● **YOUR ASSIGNMENT**
For this listing, the lines between the one holding "focal_mm: 5.4" and the one holding "focal_mm: 18", inclusive, must be set down exactly.

● **STORED DATA**
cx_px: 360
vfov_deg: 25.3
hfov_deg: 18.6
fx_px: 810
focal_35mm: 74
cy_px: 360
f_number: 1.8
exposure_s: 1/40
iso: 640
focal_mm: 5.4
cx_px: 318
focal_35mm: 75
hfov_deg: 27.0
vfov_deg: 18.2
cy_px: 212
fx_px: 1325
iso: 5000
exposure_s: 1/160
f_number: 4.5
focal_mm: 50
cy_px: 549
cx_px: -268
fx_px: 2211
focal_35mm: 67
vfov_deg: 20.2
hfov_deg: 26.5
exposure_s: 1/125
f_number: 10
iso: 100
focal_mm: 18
* * *
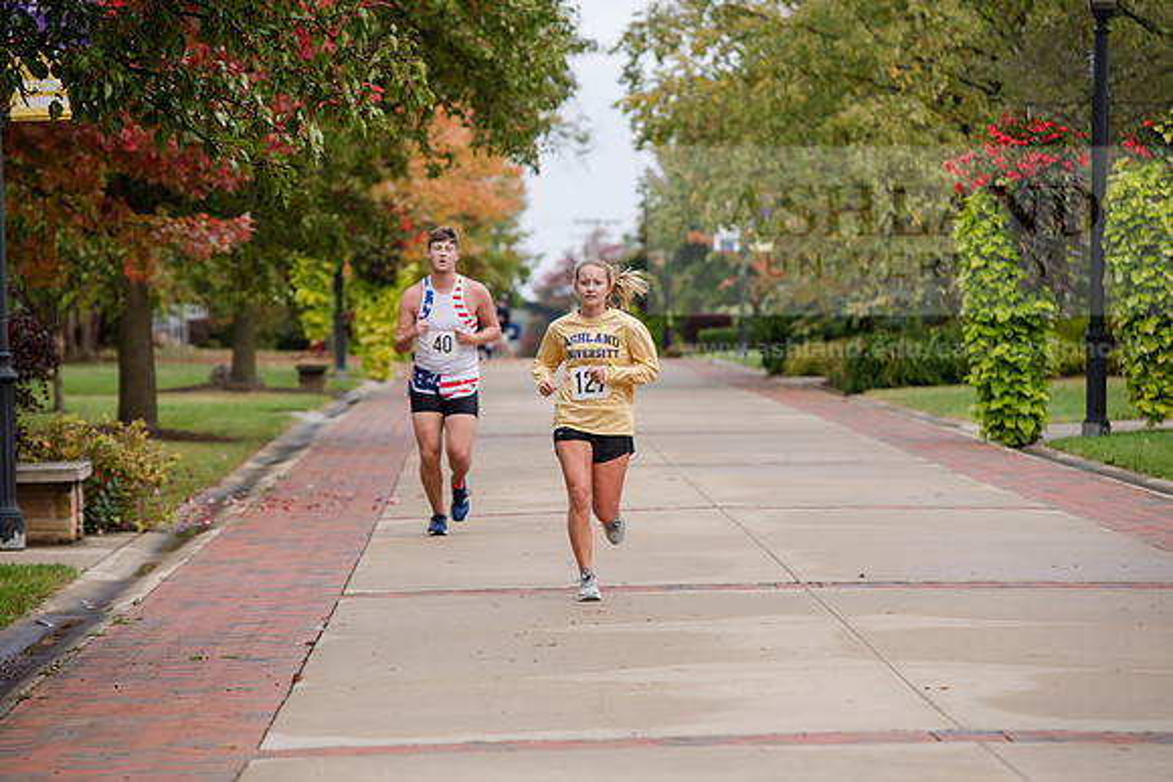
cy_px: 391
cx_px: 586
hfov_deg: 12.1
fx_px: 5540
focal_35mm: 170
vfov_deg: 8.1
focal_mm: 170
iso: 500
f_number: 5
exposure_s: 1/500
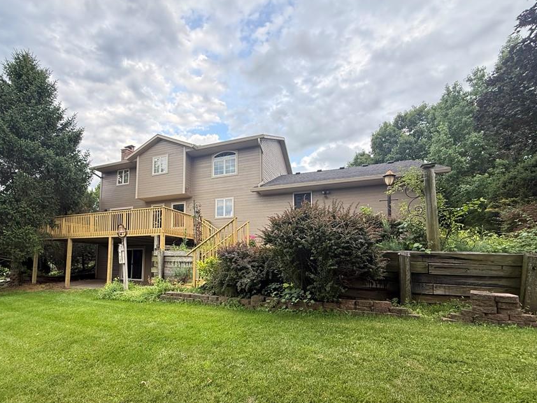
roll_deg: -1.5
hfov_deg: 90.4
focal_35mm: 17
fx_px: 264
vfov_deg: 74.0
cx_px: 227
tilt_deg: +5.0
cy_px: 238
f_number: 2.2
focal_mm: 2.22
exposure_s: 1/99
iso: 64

● **RESPONSE**
focal_mm: 5.4
cx_px: 318
focal_35mm: 75
hfov_deg: 27.0
vfov_deg: 18.2
cy_px: 212
fx_px: 1325
iso: 5000
exposure_s: 1/160
f_number: 4.5
focal_mm: 50
cy_px: 549
cx_px: -268
fx_px: 2211
focal_35mm: 67
vfov_deg: 20.2
hfov_deg: 26.5
exposure_s: 1/125
f_number: 10
iso: 100
focal_mm: 18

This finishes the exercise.